If something breaks:
sudo nixos-rebuild switch --rollback
One command. Back to the previous working state.
Migrating the Data
With NixOS running and services configured, time to migrate data from the old server (burrow). I wrote a migration script to handle this:
# scripts/migrate-from-burrow.sh
#!/usr/bin/env bash
# 1. Stop services on pond (avoid database corruption)
ssh pond 'sudo systemctl stop scrob goatcounter-jg gitea'
# 2. Back up databases from burrow
ssh burrow 'sudo tar czf /tmp/goatcounter-backups.tar.gz /var/lib/goatcounter-*'
ssh burrow 'sudo tar czf /tmp/gitea-backup.tar.gz /var/lib/gitea'
ssh burrow 'sudo -u postgres pg_dump scrob | gzip > /tmp/scrob-db.sql.gz'
# 3. Copy to local machine (keep backups!)
scp burrow:/tmp/*.tar.gz burrow:/tmp/*.sql.gz /tmp/backups/
# 4. Copy to pond and restore
scp /tmp/backups/* pond:/tmp/
ssh pond 'cd /tmp && sudo tar xzf goatcounter-backups.tar.gz -C /'
ssh pond 'cd /tmp && sudo tar xzf gitea-backup.tar.gz -C /'
ssh pond 'gunzip < /tmp/scrob-db.sql.gz | sudo -u postgres psql scrob'
# 5. Fix permissions
ssh pond 'sudo chown -R goatcounter:goatcounter /var/lib/goatcounter-*'
ssh pond 'sudo chown -R gitea:gitea /var/lib/gitea'
# 6. Start services
ssh pond 'sudo systemctl start goatcounter-jg gitea scrob'
Run it:
./scripts/migrate-from-burrow.sh
All data migrated: Git repositories, analytics databases, scrobble history.
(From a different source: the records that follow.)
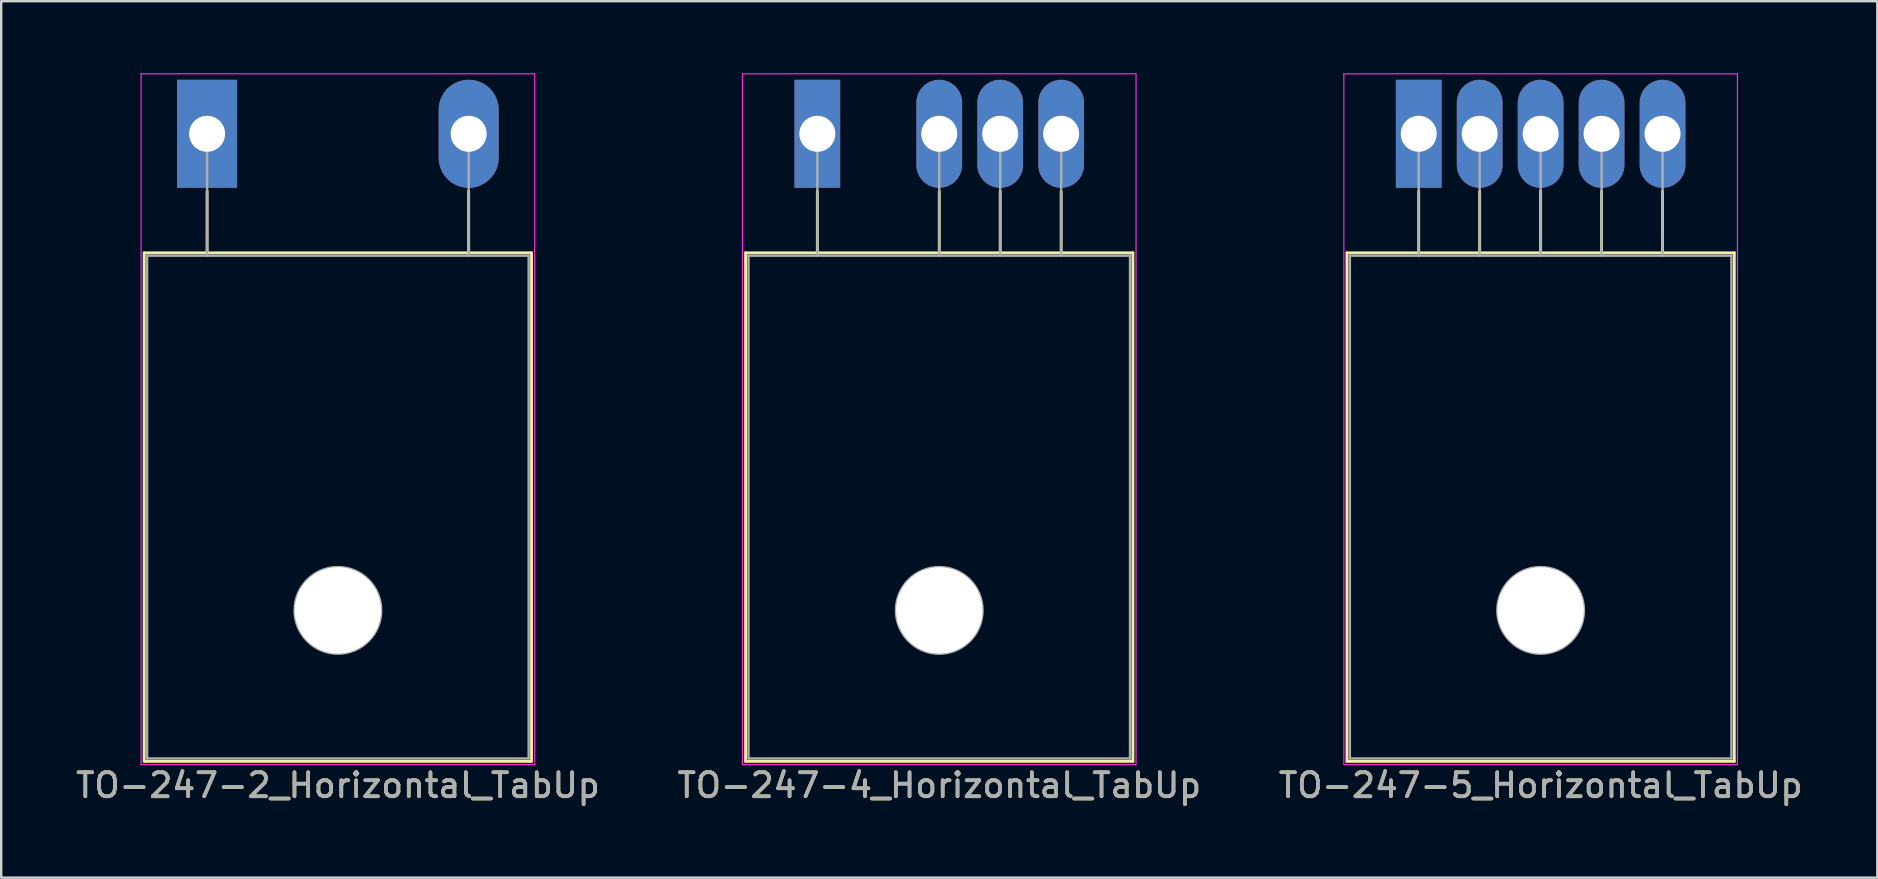
<source format=kicad_pcb>
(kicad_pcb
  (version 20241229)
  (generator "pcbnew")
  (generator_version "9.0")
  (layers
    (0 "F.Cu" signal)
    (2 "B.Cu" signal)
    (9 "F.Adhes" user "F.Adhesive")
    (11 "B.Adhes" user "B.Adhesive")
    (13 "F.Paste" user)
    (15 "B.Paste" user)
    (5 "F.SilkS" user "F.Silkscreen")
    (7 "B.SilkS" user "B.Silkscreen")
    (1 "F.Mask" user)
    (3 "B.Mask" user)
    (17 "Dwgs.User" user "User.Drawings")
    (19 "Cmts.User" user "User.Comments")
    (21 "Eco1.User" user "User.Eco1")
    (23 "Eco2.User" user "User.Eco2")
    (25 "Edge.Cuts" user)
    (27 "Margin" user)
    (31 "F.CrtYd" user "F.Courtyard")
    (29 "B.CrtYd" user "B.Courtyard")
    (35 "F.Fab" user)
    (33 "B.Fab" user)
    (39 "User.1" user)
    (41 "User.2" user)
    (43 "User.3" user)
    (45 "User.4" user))
  (footprint "TO-247-4_Horizontal_TabUp"
    (layer "F.Cu")
    (at 31.009 2.525)
    (property "Reference" "TO-247-4_Horizontal_TabUp" (at 5.08 27.15 0) (layer "F.SilkS") (effects (font (size 1 1) (thickness 0.15))))
    (attr through_hole)
    (fp_line (start -2.99 4.96) (end -2.99 26.15) (stroke (width 0.12) (type solid)) (layer "F.SilkS"))
    (fp_line (start -2.99 4.96) (end 13.15 4.96) (stroke (width 0.12) (type solid)) (layer "F.SilkS"))
    (fp_line (start -2.99 26.15) (end 13.15 26.15) (stroke (width 0.12) (type solid)) (layer "F.SilkS"))
    (fp_line (start 0 2.4) (end 0 4.96) (stroke (width 0.12) (type solid)) (layer "F.SilkS"))
    (fp_line (start 5.08 2.4) (end 5.08 4.96) (stroke (width 0.12) (type solid)) (layer "F.SilkS"))
    (fp_line (start 7.62 2.4) (end 7.62 4.96) (stroke (width 0.12) (type solid)) (layer "F.SilkS"))
    (fp_line (start 10.16 2.4) (end 10.16 4.96) (stroke (width 0.12) (type solid)) (layer "F.SilkS"))
    (fp_line (start 13.15 4.96) (end 13.15 26.15) (stroke (width 0.12) (type solid)) (layer "F.SilkS"))
    (fp_line (start -3.12 -2.5) (end -3.12 26.28) (stroke (width 0.05) (type solid)) (layer "F.CrtYd"))
    (fp_line (start -3.12 26.28) (end 13.28 26.28) (stroke (width 0.05) (type solid)) (layer "F.CrtYd"))
    (fp_line (start 13.28 -2.5) (end -3.12 -2.5) (stroke (width 0.05) (type solid)) (layer "F.CrtYd"))
    (fp_line (start 13.28 26.28) (end 13.28 -2.5) (stroke (width 0.05) (type solid)) (layer "F.CrtYd"))
    (fp_line (start -2.87 5.08) (end -2.87 26.03) (stroke (width 0.1) (type solid)) (layer "F.Fab"))
    (fp_line (start -2.87 26.03) (end 13.03 26.03) (stroke (width 0.1) (type solid)) (layer "F.Fab"))
    (fp_line (start 0 5.08) (end 0 0) (stroke (width 0.1) (type solid)) (layer "F.Fab"))
    (fp_line (start 5.08 5.08) (end 5.08 0) (stroke (width 0.1) (type solid)) (layer "F.Fab"))
    (fp_line (start 7.62 5.08) (end 7.62 0) (stroke (width 0.1) (type solid)) (layer "F.Fab"))
    (fp_line (start 10.16 5.08) (end 10.16 0) (stroke (width 0.1) (type solid)) (layer "F.Fab"))
    (fp_line (start 13.03 5.08) (end -2.87 5.08) (stroke (width 0.1) (type solid)) (layer "F.Fab"))
    (fp_line (start 13.03 26.03) (end 13.03 5.08) (stroke (width 0.1) (type solid)) (layer "F.Fab"))
    (fp_circle (center 5.08 19.86) (end 6.885 19.86) (stroke (width 0.1) (type solid)) (fill no) (layer "F.Fab"))
    (fp_text user "${REFERENCE}" (at 5.08 27.15 0) (layer "F.Fab") (effects (font (size 1 1) (thickness 0.15))))
    (pad "" np_thru_hole oval (at 5.08 19.86) (size 3.6 3.6) (drill 3.6) (layers "*.Cu" "*.Mask"))
    (pad "1" thru_hole rect (at 0 0) (size 1.905 4.5) (drill 1.5) (layers "*.Cu" "*.Mask"))
    (pad "2" thru_hole oval (at 5.08 0) (size 1.905 4.5) (drill 1.5) (layers "*.Cu" "*.Mask"))
    (pad "3" thru_hole oval (at 7.62 0) (size 1.905 4.5) (drill 1.5) (layers "*.Cu" "*.Mask"))
    (pad "4" thru_hole oval (at 10.16 0) (size 1.905 4.5) (drill 1.5) (layers "*.Cu" "*.Mask")))
  (footprint "TO-247-5_Horizontal_TabUp"
    (layer "F.Cu")
    (at 56.069 2.525)
    (property "Reference" "TO-247-5_Horizontal_TabUp" (at 5.08 27.15 0) (layer "F.SilkS") (effects (font (size 1 1) (thickness 0.15))))
    (attr through_hole)
    (fp_line (start -2.99 4.96) (end -2.99 26.15) (stroke (width 0.12) (type solid)) (layer "F.SilkS"))
    (fp_line (start -2.99 4.96) (end 13.15 4.96) (stroke (width 0.12) (type solid)) (layer "F.SilkS"))
    (fp_line (start -2.99 26.15) (end 13.15 26.15) (stroke (width 0.12) (type solid)) (layer "F.SilkS"))
    (fp_line (start 0 2.4) (end 0 4.96) (stroke (width 0.12) (type solid)) (layer "F.SilkS"))
    (fp_line (start 2.54 2.4) (end 2.54 4.96) (stroke (width 0.12) (type solid)) (layer "F.SilkS"))
    (fp_line (start 5.08 2.4) (end 5.08 4.96) (stroke (width 0.12) (type solid)) (layer "F.SilkS"))
    (fp_line (start 7.62 2.4) (end 7.62 4.96) (stroke (width 0.12) (type solid)) (layer "F.SilkS"))
    (fp_line (start 10.16 2.4) (end 10.16 4.96) (stroke (width 0.12) (type solid)) (layer "F.SilkS"))
    (fp_line (start 13.15 4.96) (end 13.15 26.15) (stroke (width 0.12) (type solid)) (layer "F.SilkS"))
    (fp_line (start -3.12 -2.5) (end -3.12 26.28) (stroke (width 0.05) (type solid)) (layer "F.CrtYd"))
    (fp_line (start -3.12 26.28) (end 13.28 26.28) (stroke (width 0.05) (type solid)) (layer "F.CrtYd"))
    (fp_line (start 13.28 -2.5) (end -3.12 -2.5) (stroke (width 0.05) (type solid)) (layer "F.CrtYd"))
    (fp_line (start 13.28 26.28) (end 13.28 -2.5) (stroke (width 0.05) (type solid)) (layer "F.CrtYd"))
    (fp_line (start -2.87 5.08) (end -2.87 26.03) (stroke (width 0.1) (type solid)) (layer "F.Fab"))
    (fp_line (start -2.87 26.03) (end 13.03 26.03) (stroke (width 0.1) (type solid)) (layer "F.Fab"))
    (fp_line (start 0 5.08) (end 0 0) (stroke (width 0.1) (type solid)) (layer "F.Fab"))
    (fp_line (start 2.54 5.08) (end 2.54 0) (stroke (width 0.1) (type solid)) (layer "F.Fab"))
    (fp_line (start 5.08 5.08) (end 5.08 0) (stroke (width 0.1) (type solid)) (layer "F.Fab"))
    (fp_line (start 7.62 5.08) (end 7.62 0) (stroke (width 0.1) (type solid)) (layer "F.Fab"))
    (fp_line (start 10.16 5.08) (end 10.16 0) (stroke (width 0.1) (type solid)) (layer "F.Fab"))
    (fp_line (start 13.03 5.08) (end -2.87 5.08) (stroke (width 0.1) (type solid)) (layer "F.Fab"))
    (fp_line (start 13.03 26.03) (end 13.03 5.08) (stroke (width 0.1) (type solid)) (layer "F.Fab"))
    (fp_circle (center 5.08 19.86) (end 6.885 19.86) (stroke (width 0.1) (type solid)) (fill no) (layer "F.Fab"))
    (fp_text user "${REFERENCE}" (at 5.08 27.15 0) (layer "F.Fab") (effects (font (size 1 1) (thickness 0.15))))
    (pad "" np_thru_hole oval (at 5.08 19.86) (size 3.6 3.6) (drill 3.6) (layers "*.Cu" "*.Mask"))
    (pad "1" thru_hole rect (at 0 0) (size 1.905 4.5) (drill 1.5) (layers "*.Cu" "*.Mask"))
    (pad "2" thru_hole oval (at 2.54 0) (size 1.905 4.5) (drill 1.5) (layers "*.Cu" "*.Mask"))
    (pad "3" thru_hole oval (at 5.08 0) (size 1.905 4.5) (drill 1.5) (layers "*.Cu" "*.Mask"))
    (pad "4" thru_hole oval (at 7.62 0) (size 1.905 4.5) (drill 1.5) (layers "*.Cu" "*.Mask"))
    (pad "5" thru_hole oval (at 10.16 0) (size 1.905 4.5) (drill 1.5) (layers "*.Cu" "*.Mask")))
  (footprint "TO-247-2_Horizontal_TabUp"
    (layer "F.Cu")
    (at 5.58 2.525)
    (property "Reference" "TO-247-2_Horizontal_TabUp" (at 5.45 27.15 0) (layer "F.SilkS") (effects (font (size 1 1) (thickness 0.15))))
    (attr through_hole)
    (fp_line (start -2.62 4.96) (end -2.62 26.15) (stroke (width 0.12) (type solid)) (layer "F.SilkS"))
    (fp_line (start -2.62 4.96) (end 13.52 4.96) (stroke (width 0.12) (type solid)) (layer "F.SilkS"))
    (fp_line (start -2.62 26.15) (end 13.52 26.15) (stroke (width 0.12) (type solid)) (layer "F.SilkS"))
    (fp_line (start 0 2.4) (end 0 4.96) (stroke (width 0.12) (type solid)) (layer "F.SilkS"))
    (fp_line (start 10.9 2.4) (end 10.9 4.96) (stroke (width 0.12) (type solid)) (layer "F.SilkS"))
    (fp_line (start 13.52 4.96) (end 13.52 26.15) (stroke (width 0.12) (type solid)) (layer "F.SilkS"))
    (fp_line (start -2.75 -2.5) (end -2.75 26.28) (stroke (width 0.05) (type solid)) (layer "F.CrtYd"))
    (fp_line (start -2.75 26.28) (end 13.65 26.28) (stroke (width 0.05) (type solid)) (layer "F.CrtYd"))
    (fp_line (start 13.65 -2.5) (end -2.75 -2.5) (stroke (width 0.05) (type solid)) (layer "F.CrtYd"))
    (fp_line (start 13.65 26.28) (end 13.65 -2.5) (stroke (width 0.05) (type solid)) (layer "F.CrtYd"))
    (fp_line (start -2.5 5.08) (end -2.5 26.03) (stroke (width 0.1) (type solid)) (layer "F.Fab"))
    (fp_line (start -2.5 26.03) (end 13.4 26.03) (stroke (width 0.1) (type solid)) (layer "F.Fab"))
    (fp_line (start 0 5.08) (end 0 0) (stroke (width 0.1) (type solid)) (layer "F.Fab"))
    (fp_line (start 10.9 5.08) (end 10.9 0) (stroke (width 0.1) (type solid)) (layer "F.Fab"))
    (fp_line (start 13.4 5.08) (end -2.5 5.08) (stroke (width 0.1) (type solid)) (layer "F.Fab"))
    (fp_line (start 13.4 26.03) (end 13.4 5.08) (stroke (width 0.1) (type solid)) (layer "F.Fab"))
    (fp_circle (center 5.45 19.86) (end 7.255 19.86) (stroke (width 0.1) (type solid)) (fill no) (layer "F.Fab"))
    (fp_text user "${REFERENCE}" (at 5.45 27.15 0) (layer "F.Fab") (effects (font (size 1 1) (thickness 0.15))))
    (pad "" np_thru_hole oval (at 5.45 19.86) (size 3.6 3.6) (drill 3.6) (layers "*.Cu" "*.Mask"))
    (pad "1" thru_hole rect (at 0 0) (size 2.5 4.5) (drill 1.5) (layers "*.Cu" "*.Mask"))
    (pad "2" thru_hole oval (at 10.9 0) (size 2.5 4.5) (drill 1.5) (layers "*.Cu" "*.Mask")))
  (gr_rect
    (start -3 -3)
    (end 75.179 33.523)
    (stroke (width 0.1) (type default))
    (fill no)
    (layer "Edge.Cuts")))
</source>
Everything preserved.
Updating DNS
Final step: point DNS to the new server. I use name.com's API:
# scripts/update-dns.sh
export NAMECOM_USERNAME="your_username"
export NAMECOM_TOKEN="your_api_token"
./scripts/update-dns.sh
The script updates specific service A records to pond's IP (199.68.196.244):
code.jakegoldsborough.com→ Giteaci.jakegoldsborough.com→ Woodpeckerstats.jakegoldsborough.com→ GoatCounterscrob.jakegoldsborough.com→ Scrob APIui.scrob.jakegoldsborough.com→ Scrob UIstats.date-ver.com→ GoatCounterstats.gnarlyvoid.com→ GoatCounter
DNS propagates in a few minutes. Test with dig:
dig code.jakegoldsborough.com +short
# 199.68.196.244
Once DNS updates, Caddy automatically provisions Let's Encrypt certificates for all domains. No manual cert management needed.
What Changed
Before (burrow-systemd): - 300+ lines of bash scripts - Manual version
checking - Special migration handling per service - "Text file busy" errors -
Download failures blocking other updates - || true everywhere
After (pond-nix): - Declarative config in Nix - nixos-rebuild switch --upgrade updates everything - Migrations run automatically (defined in service
modules) - Atomic updates - One command rollback
Service Updates
With systemd + bash:
sudo ./bin/update check # Check for updates
sudo ./bin/update apply # Apply them
# Hope nothing breaks
With NixOS:
cd pond-nix
git pull
make install
That's it. Pull the latest config, and the Makefile handles the rest: updating hashes, testing the config, and deploying atomically. If anything fails, the old generation still works.
The Tradeoff
NixOS has a learning curve. Nix expressions are different from bash scripts.
But once you understand it, everything clicks: - System is reproducible - Updates are atomic - Rollbacks are instant - Configuration is versioned in git
No more "it works on my machine". The configuration is the machine.
Was It Worth It?
My update script was approaching 500 lines with safe_download(), per-service
migration logic, and error handling for every edge case.
Now it's ~500 lines of readable Nix across multiple modules. But those lines are: - Declarative - Type-checked - Composable - Reproducible
The difference: With bash, I was writing procedures. With Nix, I'm declaring state.
That's real declarative infrastructure.